What to produce
Copy the data below exactly, but not the pictures it contains.

Records for this task
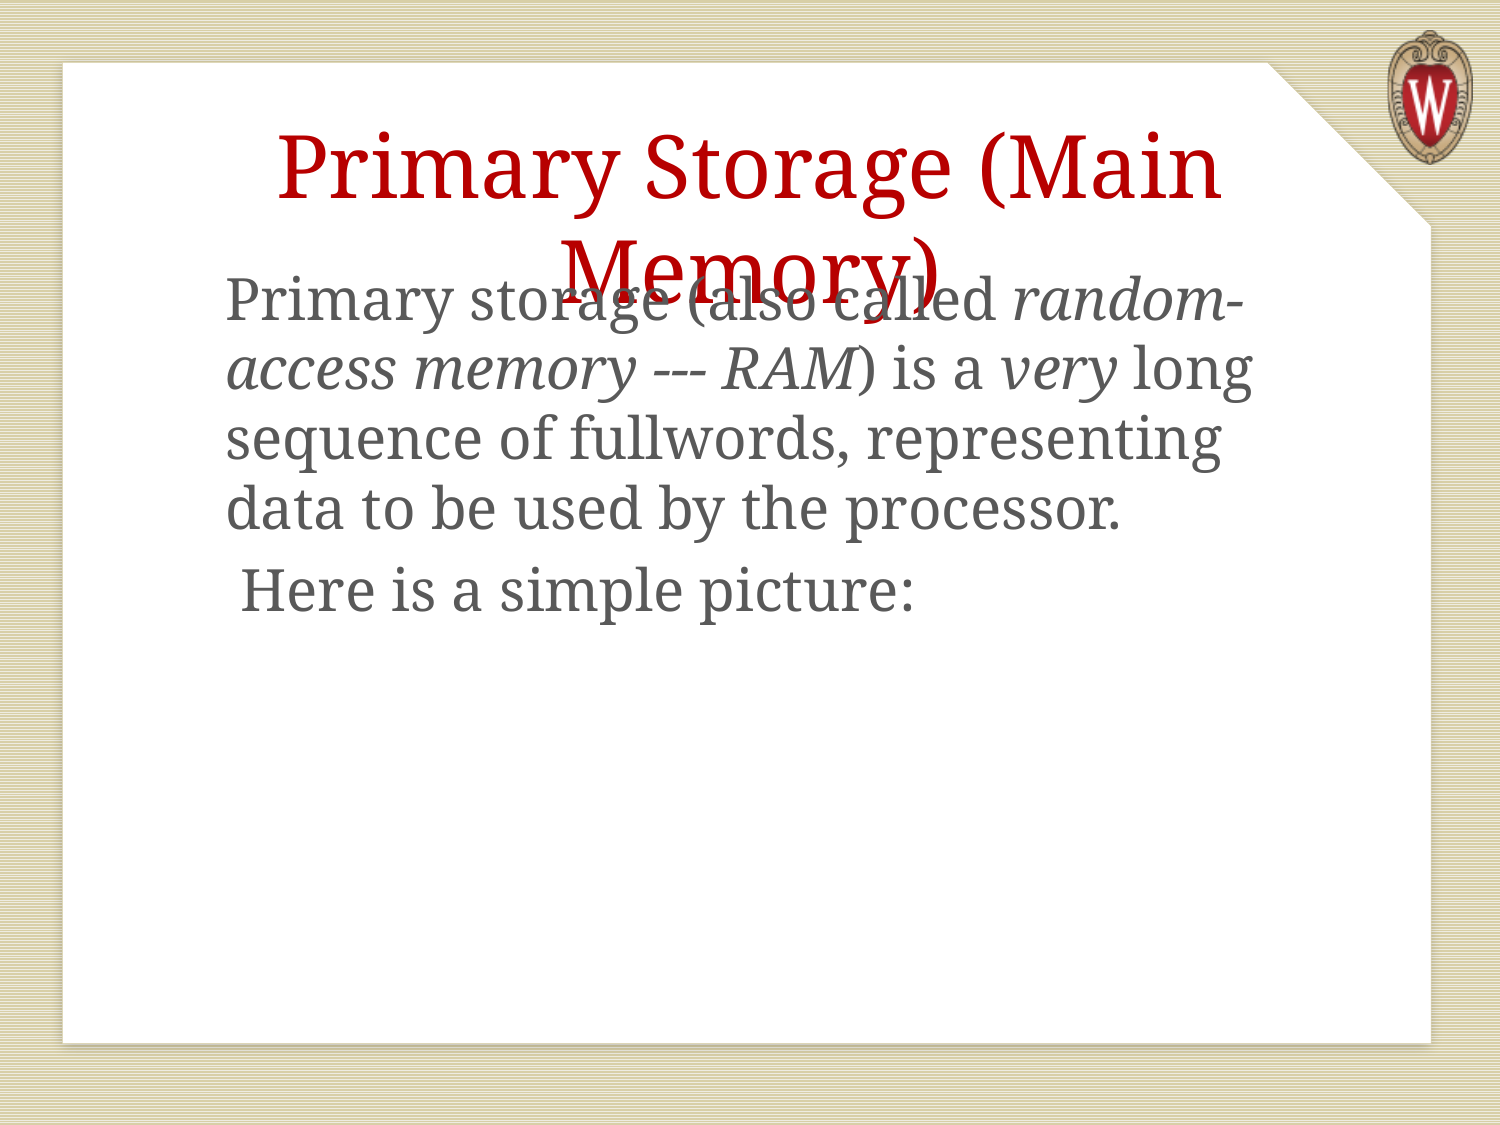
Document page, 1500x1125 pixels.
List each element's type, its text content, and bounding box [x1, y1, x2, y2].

title Primary Storage (Main Memory) [112, 111, 1388, 262]
subtitle Primary storage (also called random-access memory --- RAM) is a very long sequence of fullwords, representing data to be used by the processor. Here is a simple picture: [225, 261, 1275, 887]
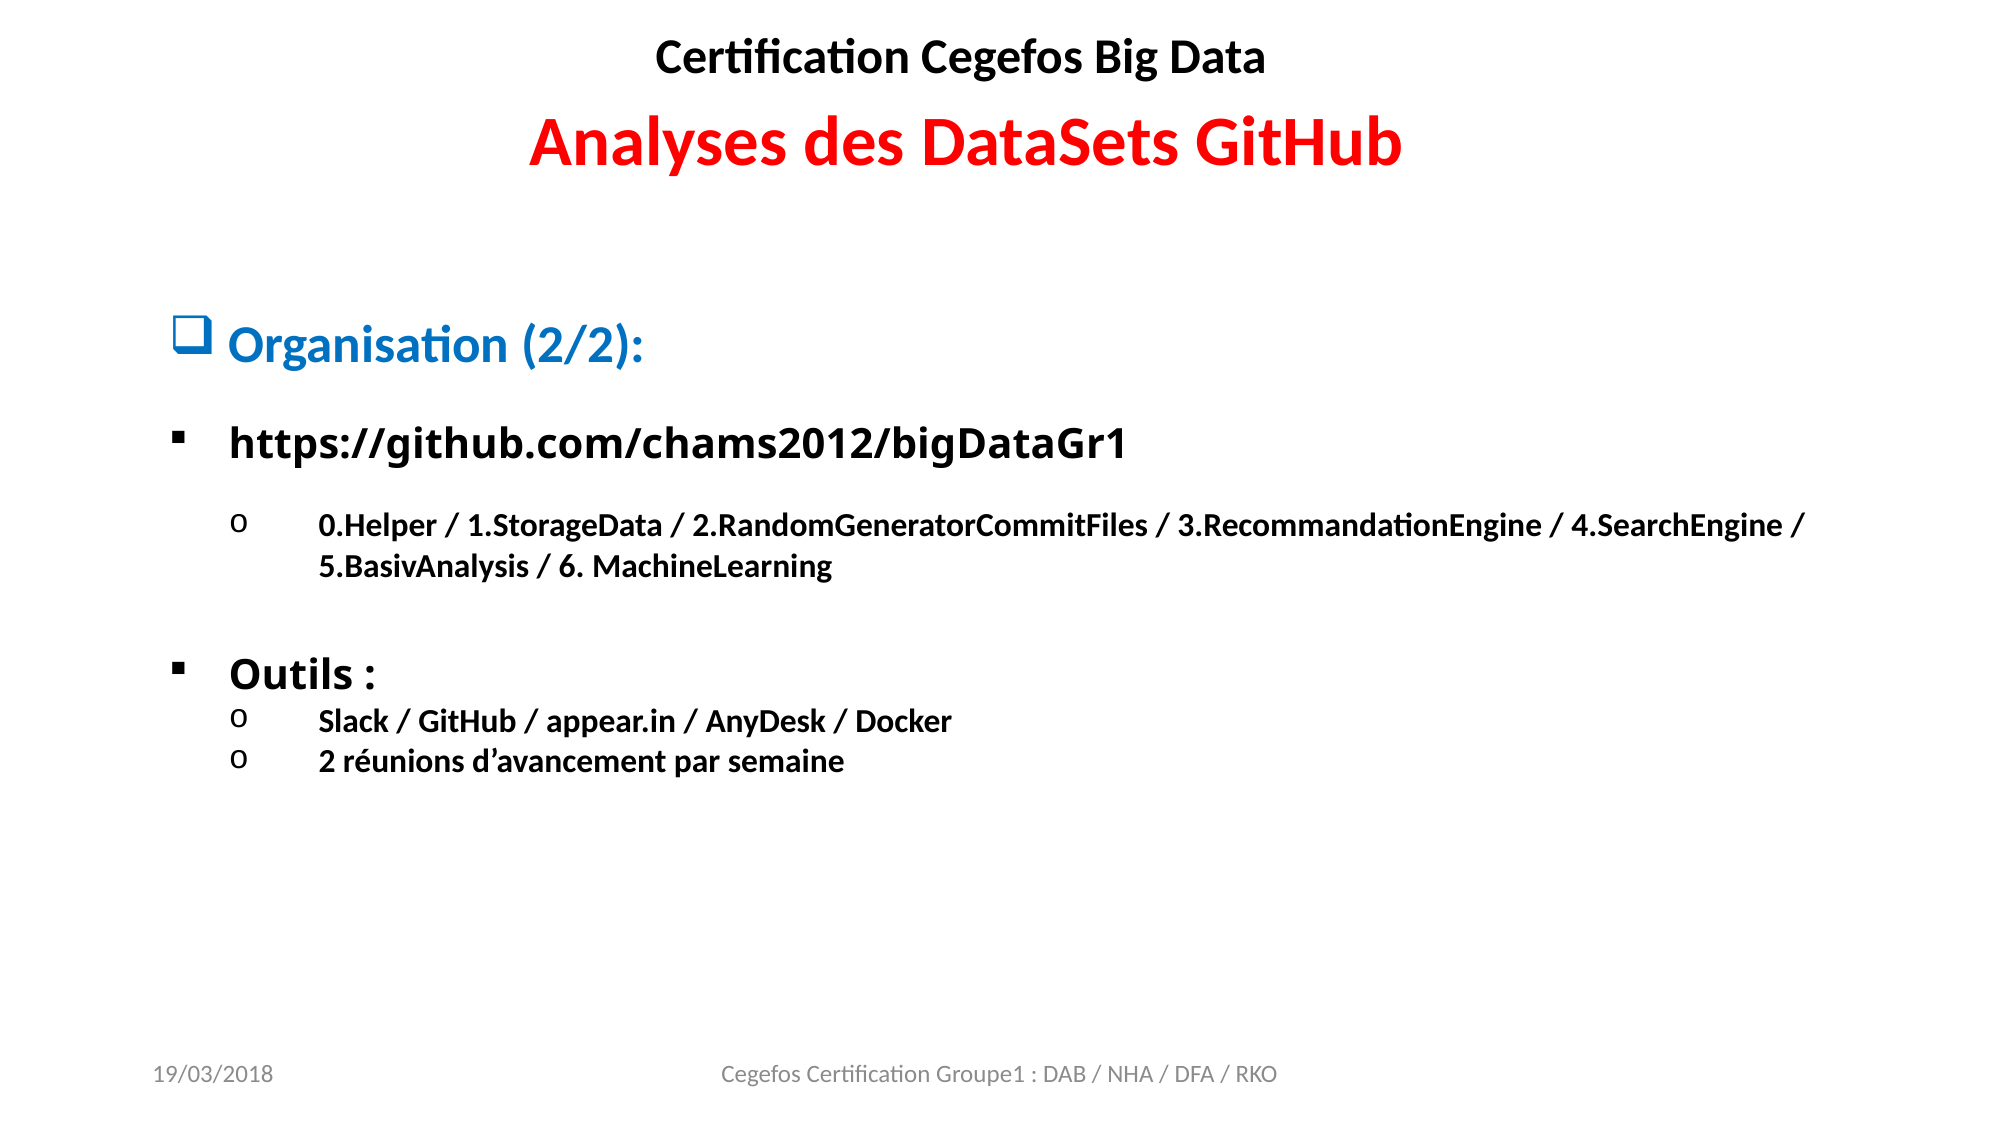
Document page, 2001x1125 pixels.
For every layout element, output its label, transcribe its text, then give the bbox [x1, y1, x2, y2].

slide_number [137, 1042, 588, 1103]
subtitle Certification Cegefos Big Data Analyses des DataSets GitHub [120, 22, 1814, 195]
text_box Organisation (2/2): https://github.com/chams2012/bigDataGr1 0.Helper / 1.StorageData / 2.RandomGeneratorCommitFiles / 3.RecommandationEngine / 4.SearchEngine / 5.BasivAnalysis / 6. MachineLearning Outils : Slack / GitHub / appear.in / AnyDesk / Docker 2 réunions d’avancement par semaine [153, 219, 1830, 1010]
title [128, 195, 1806, 985]
footer Cegefos Certification Groupe1 : DAB / NHA / DFA / RKO [662, 1042, 1338, 1103]
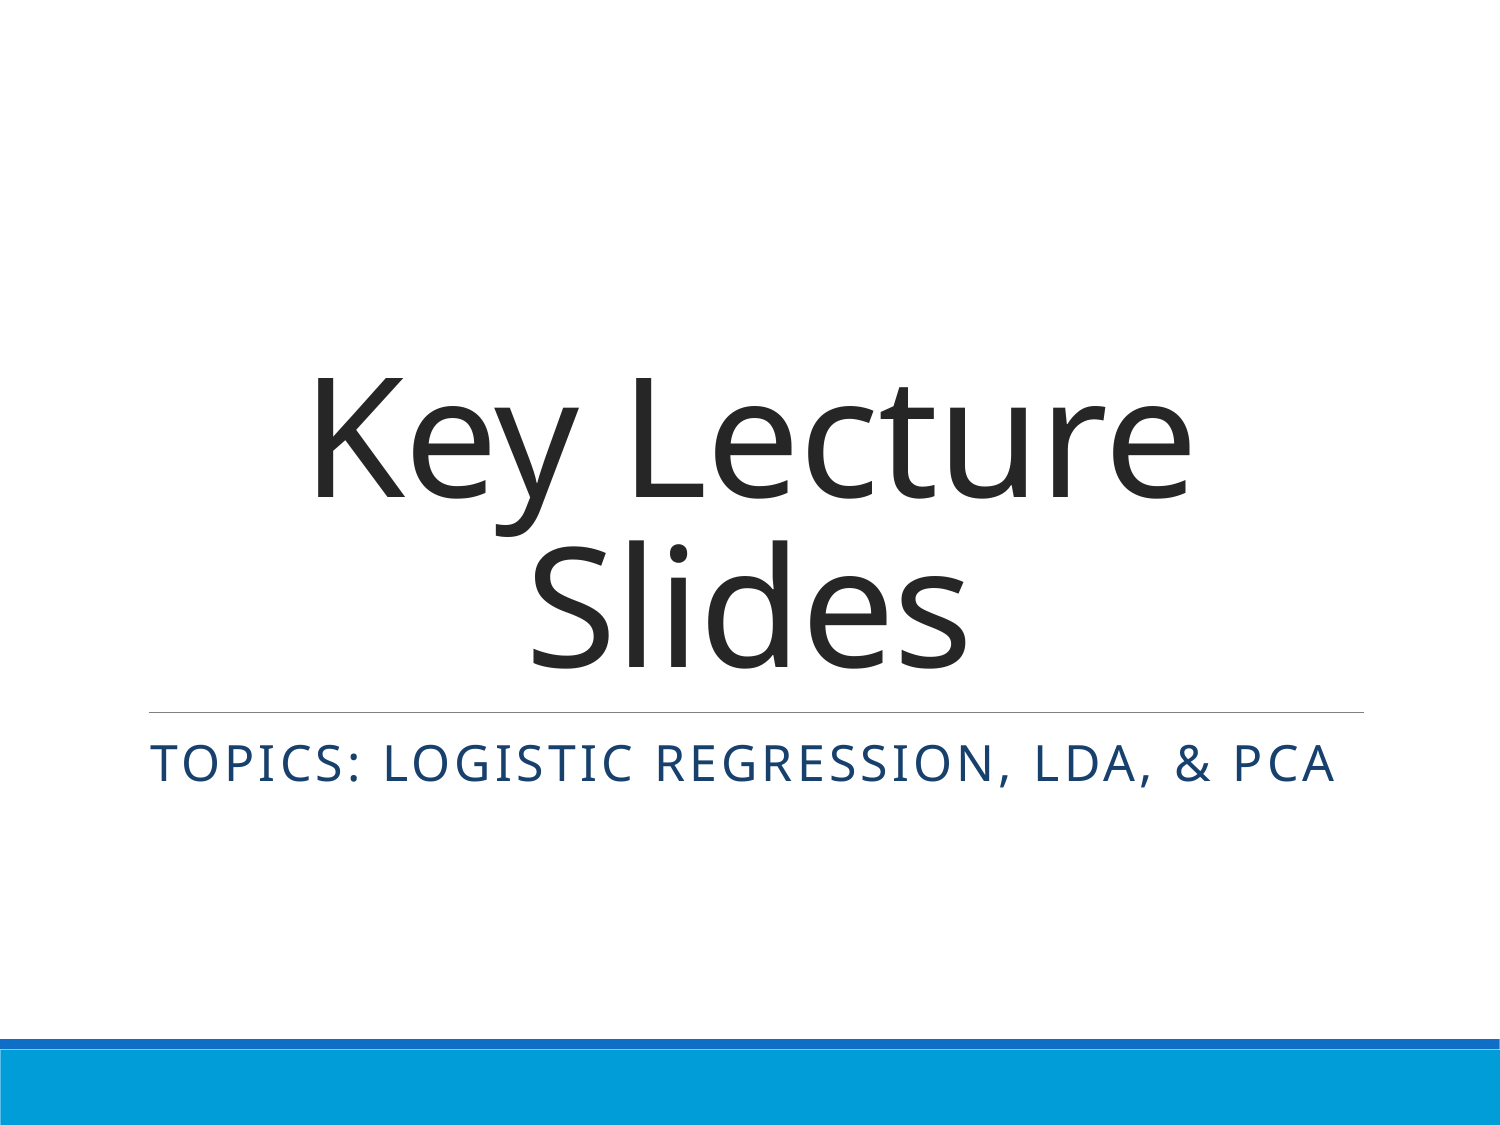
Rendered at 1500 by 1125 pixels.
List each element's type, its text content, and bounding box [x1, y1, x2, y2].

title Key Lecture Slides [82, 124, 1418, 710]
subtitle Topics: Logistic Regression, LDA, & PCA [135, 730, 1373, 919]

Solution below
Document page, 1500x1125 pixels.
List each element's type, its text content, and bounding box [x1, y1, x2, y2].

title Primary Storage (Main Memory) [112, 111, 1388, 262]
subtitle Primary storage (also called random-access memory --- RAM) is a very long sequence of fullwords, representing data to be used by the processor. Here is a simple picture: [225, 261, 1275, 887]
Document page, 2001x1125 pixels.
For every layout element, output its label, transcribe its text, then give the bbox [x1, y1, x2, y2].

slide_number [137, 1042, 588, 1103]
subtitle Certification Cegefos Big Data Analyses des DataSets GitHub [120, 22, 1814, 195]
text_box Organisation (2/2): https://github.com/chams2012/bigDataGr1 0.Helper / 1.StorageData / 2.RandomGeneratorCommitFiles / 3.RecommandationEngine / 4.SearchEngine / 5.BasivAnalysis / 6. MachineLearning Outils : Slack / GitHub / appear.in / AnyDesk / Docker 2 réunions d’avancement par semaine [153, 219, 1830, 1010]
title [128, 195, 1806, 985]
footer Cegefos Certification Groupe1 : DAB / NHA / DFA / RKO [662, 1042, 1338, 1103]
Rendered at 1500 by 1125 pixels.
List each element's type, its text content, and bounding box [x1, y1, x2, y2].

title Key Lecture Slides [82, 124, 1418, 710]
subtitle Topics: Logistic Regression, LDA, & PCA [135, 730, 1373, 919]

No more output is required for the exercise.